■ **ENTRIES SHOWN**
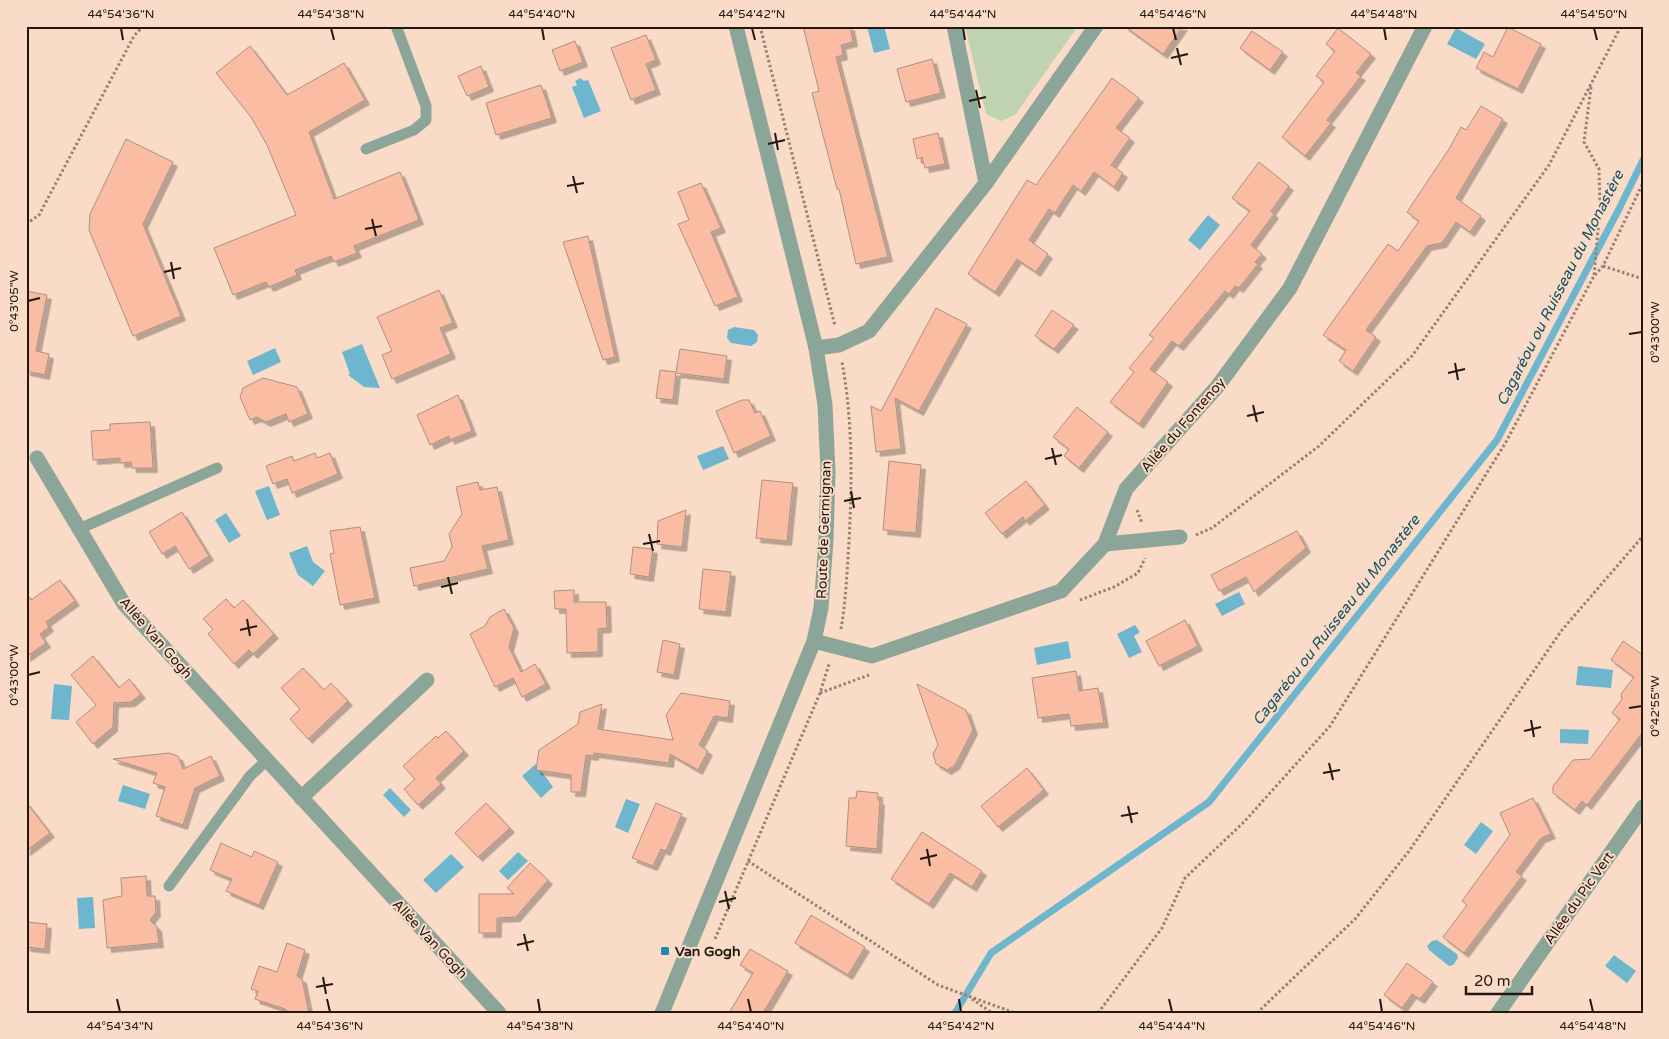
<svg xmlns="http://www.w3.org/2000/svg" width="1669" height="1039" viewBox="0 0 1669 1039" font-family="'Varela Round',sans-serif">
<defs>
<filter id="shadow"><feDropShadow dx="4.5" dy="4.5" stdDeviation="0" flood-color="#0004"/></filter>
</defs>
<rect width="100%" height="100%" fill="#fadbc7"/>
<path fill="#bfd3b0" d="M965,26H1078L1015,115L1001,121L986,114Z"/>
<g fill="#6db6cd">
<path d="M867,26H884L890,49L874,53Z"/>
<path d="M1456,28L1485,44L1476,59L1447,44Z"/>
<path d="M580,78L584,81L588,80L601,111L584,118L572,87L577,85L575,81Z"/>
<path d="M1208,215L1220,225L1200,250L1188,240Z"/>
<path d="M734,327L754,330L758,335L757,342L751,346L731,343L727,338L728,330Z"/>
<path d="M362,344L380,388L364,387L348,375L350,374L342,352Z"/>
<path d="M275,348L281,362L253,375L247,361Z"/>
<path d="M723,446L729,459L703,470L697,456Z"/>
<path d="M269,486L280,515L267,520L255,491Z"/>
<path d="M226,513L241,536L229,543L215,520Z"/>
<path d="M307,546L313,562L325,571L313,586L298,575L289,553Z"/>
<path d="M1239,592L1245,604L1222,616L1215,604Z"/>
<path d="M1135,625L1140,632L1134,636L1142,652L1129,658L1117,634Z"/>
<path d="M1068,641L1071,658L1037,665L1034,648Z"/>
<path d="M1578,666L1613,670L1611,688L1576,685Z"/>
<path d="M54,684L72,686L69,720L51,719Z"/>
<path d="M1560,729L1589,730L1588,744L1560,743Z"/>
<path d="M536,764L553,787L541,798L522,776Z"/>
<path d="M123,785L150,794L145,809L118,801Z"/>
<path d="M390,788L411,810L404,817L383,795Z"/>
<path d="M626,799L640,804L628,833L615,827Z"/>
<path d="M1481,822L1493,831L1476,854L1464,845Z"/>
<path d="M518,852L528,861L508,880L499,871Z"/>
<path d="M451,854L464,867L436,893L423,880Z"/>
<path d="M93,897L95,928L79,929L77,898Z"/>
<path d="M1437,940L1457,954L1458,958L1453,965L1449,966L1429,950L1427,946L1432,941Z"/>
<path d="M1614,955L1636,971L1627,983L1605,966Z"/>
</g>
<g fill="none" stroke-linecap="round" stroke-linejoin="round">
<path stroke="#6db6cd" stroke-width="7" d="M955,1013L991,953L1209,802L1497,440L1619,209L1643,160"/>
</g>
<g fill="#fabca2" stroke="#af8f81" filter="url(#shadow)">
<path d="M803,26H850L853,42L841,45L843,55L836,57L888,257L856,264L839,189H837L812,93L819,91Z"/>
<path d="M1124,26H1183L1163,54Z"/>
<path d="M1508,27L1541,44L1518,89L1476,68L1484,52L1493,57Z"/>
<path d="M1338,28L1371,54L1356,73L1361,76L1327,120L1331,123L1305,156L1282,137L1324,82L1316,76L1335,51L1326,44Z"/>
<path d="M1252,31L1283,52L1270,70L1240,48Z"/>
<path d="M646,35L656,60L646,64L656,90L631,100L611,48Z"/>
<path d="M575,41L583,62L560,71L552,50Z"/>
<path d="M250,46L287,95L344,63L365,100L309,132L334,199L400,172L419,220L354,246L357,253L334,262L331,256L295,270L297,275L269,287L266,282L233,295L214,248L296,215L267,145L251,117L216,73Z"/>
<path d="M932,59L941,93L906,102L897,69Z"/>
<path d="M481,66L489,87L467,96L458,76Z"/>
<path d="M1112,78L1139,98L1116,128L1130,138L1111,165L1123,173L1114,187L1094,172L1081,191L1073,185L1055,213L1049,209L1029,240L1048,254L1036,272L1017,259L995,292L968,274L1027,180L1036,185Z"/>
<path d="M541,85L552,118L496,135L486,103Z"/>
<path d="M1481,106L1503,119L1456,198L1481,216L1470,232L1456,222L1442,243L1427,246L1366,330L1376,337L1353,371L1339,361L1346,350L1323,335L1388,244L1398,251L1419,221L1407,212L1449,149L1461,127L1466,130Z"/>
<path d="M938,133L945,164L925,168L922,157L917,159L913,139Z"/>
<path d="M126,139L173,162L143,224L181,316L133,336L89,230L90,214Z"/>
<path d="M1259,162L1289,186L1271,211L1274,214L1251,245L1262,254L1255,262L1258,264L1239,288L1235,286L1229,294L1225,291L1179,346L1172,341L1150,369L1168,382L1139,424L1110,402L1134,372L1129,368L1154,338L1149,335L1250,211L1232,198Z"/>
<path d="M701,183L721,228L711,232L738,297L715,306L678,224L689,220L678,192Z"/>
<path d="M588,236L615,357L603,360L563,242Z"/>
<path d="M439,290L453,323L440,328L451,354L392,379L382,355L392,351L377,317Z"/>
<path d="M26,291L47,295L36,351L49,354L45,375L26,371Z"/>
<path d="M936,308L967,324L919,411L895,398L901,449L876,452L871,406L881,411Z"/>
<path d="M1052,310L1074,325L1054,349L1035,336Z"/>
<path d="M680,349L727,356L724,379L676,373L673,400L656,398L660,370L676,372Z"/>
<path d="M263,378L297,387L308,414L289,422L286,414L266,422L257,417L250,420L240,397L243,388Z"/>
<path d="M458,395L472,431L450,440L449,436L430,445L417,415Z"/>
<path d="M742,400H749L755,413L760,411L771,436L734,453L716,411Z"/>
<path d="M1077,407L1108,432L1079,468L1064,456L1069,449L1053,437Z"/>
<path d="M150,422L153,468H132L131,462L120,463V458L93,460L91,431L110,430V424Z"/>
<path d="M315,453L317,458L330,453L338,474L292,493L287,479L273,484L266,466L292,456L294,461Z"/>
<path d="M889,461L921,465L916,533L883,530Z"/>
<path d="M762,480L793,483L787,541L756,538Z"/>
<path d="M1026,481L1045,505L1025,521L1023,517L1002,534L985,513Z"/>
<path d="M478,482L480,490L497,487L509,540L482,546L488,569L414,586L410,568L444,561L452,547L449,534L462,514L456,487Z"/>
<path d="M686,510L682,547L657,544L658,521Z"/>
<path d="M182,512L209,556L189,569L175,546L162,554L149,532Z"/>
<path d="M360,527L375,598L340,605L330,554L334,553L330,531Z"/>
<path d="M1297,531L1306,548L1254,592L1246,577L1219,591L1211,575Z"/>
<path d="M633,547L653,549L649,577L630,574Z"/>
<path d="M703,569L731,572L726,612L699,609Z"/>
<path d="M60,580L75,601L46,622L49,627L40,634L46,643L26,657V593L31,600Z"/>
<path d="M574,590V602H606L607,628L598,629V652L567,653L566,609H555L554,591Z"/>
<path d="M226,599L234,608L243,600L274,634L253,654L249,650L234,664L208,634L213,629L203,619Z"/>
<path d="M504,609L514,628L509,647L521,672L535,664L546,684L522,697L513,678L495,687L470,634L485,626L490,617Z"/>
<path d="M1185,620L1198,646L1159,666L1146,641Z"/>
<path d="M663,640L680,644L674,675L657,672Z"/>
<path d="M1623,641L1643,655V732L1587,805L1582,801L1575,810L1553,793V786L1573,760L1590,759L1620,719L1612,713L1622,699L1621,694L1634,677L1611,660Z"/>
<path d="M93,656L119,688L129,679L141,694L131,702L114,703L113,727L93,744L76,722L96,705L71,675Z"/>
<path d="M303,668L324,690L331,683L348,701L308,739L290,719L300,709L281,688Z"/>
<path d="M1076,671L1079,691L1098,688L1104,723L1071,726L1069,714L1038,718L1032,678Z"/>
<path d="M917,684L966,710L973,730L955,765L947,770L936,764L933,754L938,745Z"/>
<path d="M681,693L730,701L728,718L714,716L699,745L708,751L698,770L670,754L669,763L594,753V756L586,755L581,792H571V775L536,770L539,750L578,724L580,712L602,704L598,729L673,740L666,715Z"/>
<path d="M446,731L464,751L436,778L441,784L418,805L404,789L415,779L403,766L436,736L438,738Z"/>
<path d="M169,753L178,756L183,769L211,756L220,776L195,788L183,825L156,816L165,787L153,783L157,773L113,759Z"/>
<path d="M1027,768L1044,790L998,827L981,806Z"/>
<path d="M857,791L878,793V800L880,801L877,849L846,846L849,798H856Z"/>
<path d="M1533,798L1551,834L1541,838L1530,853L1516,872L1522,876L1464,953L1443,937L1467,905L1462,901L1510,835L1500,813Z"/>
<path d="M26,802L50,833L26,851Z"/>
<path d="M486,803L510,828L478,857L455,833Z"/>
<path d="M656,803L682,814L666,851L661,849L653,866L632,858Z"/>
<path d="M922,832L982,871L972,887L950,873L929,904L891,879Z"/>
<path d="M221,843L252,857L254,851L278,862L259,905L226,891L232,879L210,870Z"/>
<path d="M530,863L548,880L516,917L497,918V933H479V894H514L507,888Z"/>
<path d="M146,876L147,896H155L156,912L150,920L157,927L159,943L107,948L103,900L122,896L121,878Z"/>
<path d="M811,915L865,947L848,975L795,943Z"/>
<path d="M26,922L47,924L45,949L26,947Z"/>
<path d="M287,943L305,950L297,976L302,979L309,1013H289L285,1009L255,999L258,991L251,989L259,966L277,972Z"/>
<path d="M750,949L788,971L763,1013H729L753,973L740,965Z"/>
<path d="M1407,963L1433,982L1420,999L1412,994L1402,1008L1384,995Z"/>
</g>
<g fill="none" stroke-linecap="round" stroke-linejoin="round">
<g stroke="#968172" stroke-width="3" stroke-dasharray="2.5 2.5" stroke-linecap="butt">
<path d="M760,26L835,326"/>
<path d="M1591,87L1584,142L1599,169L1600,206L1594,276"/>
<path d="M26,224L39,215L134,36L143,26"/>
<path d="M1603,266L1643,279"/>
<path d="M1137,510L1142,523"/>
<path d="M1196,535L1212,528L1319,446L1412,356L1549,165L1621,26"/>
<path d="M1080,600L1114,587L1138,573L1145,558"/>
<path d="M841,629C846,600 847,571 849,542C852,481 853,422 842,362"/>
<path d="M820,693L869,675"/>
<path d="M748,861L938,985L1015,1013"/>
<path d="M715,939L820,693L829,664"/>
<path d="M972,999L992,1013"/>
<path d="M1098,1013L1162,928L1185,878L1244,822L1330,726L1506,442L1594,276L1603,266L1643,183"/>
<path d="M1257,1013L1355,919L1409,851L1562,630L1643,536"/>
</g>
<g stroke="#8ba698" stroke-width="11">
<path d="M366,149L414,130L426,120V106L396,26"/>
<path d="M79,529L217,468"/>
<path d="M169,886L250,776L267,760"/>
</g>
<g stroke="#8ba698" stroke-width="15">
<path d="M954,26L986,183"/>
<path d="M816,348L839,345L869,331L986,183L1096,26"/>
<path d="M37,458L124,604L499,1013"/>
<path d="M1105,544L1180,537"/>
<path d="M814,641L872,656L1061,591L1105,544L1126,489L1217,387L1290,288L1425,26"/>
<path d="M301,798L427,680"/>
<path d="M1498,1013L1643,807"/>
</g>
<path stroke="#8ba698" stroke-width="15" d="M662,1013L814,641L821,608L826,540L828,472L825,405L816,348L736,26"/>
</g>
<path fill="none" stroke="#221810" stroke-width="2" d="M121,28L123,40M331,28L334,40M542,28L544,40M752,28L755,40M963,28L965,40M1173,28L1176,40M1384,28L1386,40M1594,28L1597,40M1177,48L1181,65M1171,58L1188,54M976,90L980,108M969,101L986,97M775,133L778,150M768,144L785,140M573,176L577,193M567,186L584,183M372,219L376,236M365,229L382,226M171,262L174,279M164,272L181,268M28,301L40,298M1629,334L1642,332M1455,363L1458,380M1448,373L1465,369M1253,405L1257,422M1247,416L1264,412M1052,448L1056,465M1045,459L1062,455M851,491L854,508M844,501L861,498M649,534L653,551M643,544L660,541M448,577L452,594M441,587L458,583M247,619L250,636M240,630L257,626M28,675L40,672M1629,708L1642,706M1531,720L1534,737M1524,731L1541,727M1329,763L1333,780M1323,773L1340,770M1128,806L1132,823M1121,816L1138,813M927,849L930,866M920,859L937,855M725,891L729,909M719,902L736,898M524,934L528,951M517,945L534,941M323,977L326,994M316,987L333,984M117,999L120,1012M327,999L330,1012M538,999L540,1012M748,999L751,1012M959,999L961,1012M1169,999L1172,1012M1380,999L1382,1012M1590,999L1593,1012"/>
<rect fill="#1c89b0" stroke="#fadbc7" stroke-width="2" x="660" y="946" width="10" height="10" rx="2.5"/>
<g text-anchor="middle" dominant-baseline="central" stroke-width="4" stroke-linejoin="round" paint-order="stroke">
<g font-size="14" fill="#221810" stroke="#fadbc7">
<text transform="translate(1183 425) rotate(-49)">Allée du Fontenoy</text>
<text transform="translate(824 530) rotate(-88)">Route de Germignan</text>
<text transform="translate(156 638) rotate(49)">Allée Van Gogh</text>
<text transform="translate(1579 898) rotate(-55)">Allée du Pic Vert</text>
<text transform="translate(430 939) rotate(47)">Allée Van Gogh</text>
</g>
<g font-size="14" font-weight="bold" fill="#221810" stroke="#fadbc7" text-anchor="start">
<text x="675" y="951">Van Gogh</text>
</g>
<g font-size="15" font-style="italic" fill="#145162" stroke="#fadbc7">
<text transform="translate(1560 288) rotate(-63)">Cagaréou ou Ruisseau du Monastère</text>
<text transform="translate(1336 620) rotate(-52)">Cagaréou ou Ruisseau du Monastère</text>
</g>
</g>
<rect width="1669" height="1039" fill="none" stroke="#fadbc7" stroke-width="55"/>
<path d="M1466 986v8h66v-8" fill="none" stroke="#221810" stroke-width="2.5"/>
<text x="1474" y="986" font-size="15" fill="#221810" stroke="#fadbc7" stroke-width="4" paint-order="stroke">20 m</text>
<rect x="28" y="28" width="1614" height="984" fill="none" stroke="#221810" stroke-width="2"/>
<g font-size="12" text-anchor="middle" fill="#221810">
<text x="121" y="18">44°54'36"N</text>
<text x="331" y="18">44°54'38"N</text>
<text x="542" y="18">44°54'40"N</text>
<text x="752" y="18">44°54'42"N</text>
<text x="963" y="18">44°54'44"N</text>
<text x="1173" y="18">44°54'46"N</text>
<text x="1384" y="18">44°54'48"N</text>
<text x="1594" y="18">44°54'50"N</text>
<text transform="translate(14 301) rotate(-90)" y="4">0°43'05"W</text>
<text transform="translate(1655 332) rotate(-90)" y="4">0°43'00"W</text>
<text transform="translate(14 675) rotate(-90)" y="4">0°43'00"W</text>
<text transform="translate(1655 706) rotate(-90)" y="4">0°42'55"W</text>
<text x="120" y="1030">44°54'34"N</text>
<text x="330" y="1030">44°54'36"N</text>
<text x="540" y="1030">44°54'38"N</text>
<text x="751" y="1030">44°54'40"N</text>
<text x="961" y="1030">44°54'42"N</text>
<text x="1172" y="1030">44°54'44"N</text>
<text x="1382" y="1030">44°54'46"N</text>
<text x="1593" y="1030">44°54'48"N</text>
</g>
</svg>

■ **WHAT YOU ARE ASKED TO DO**
Copy all the lines from the data above that hold the word "Allée".

■ **OUTPUT FOR THIS EXERCISE**
<text transform="translate(1183 425) rotate(-49)">Allée du Fontenoy</text>
<text transform="translate(156 638) rotate(49)">Allée Van Gogh</text>
<text transform="translate(1579 898) rotate(-55)">Allée du Pic Vert</text>
<text transform="translate(430 939) rotate(47)">Allée Van Gogh</text>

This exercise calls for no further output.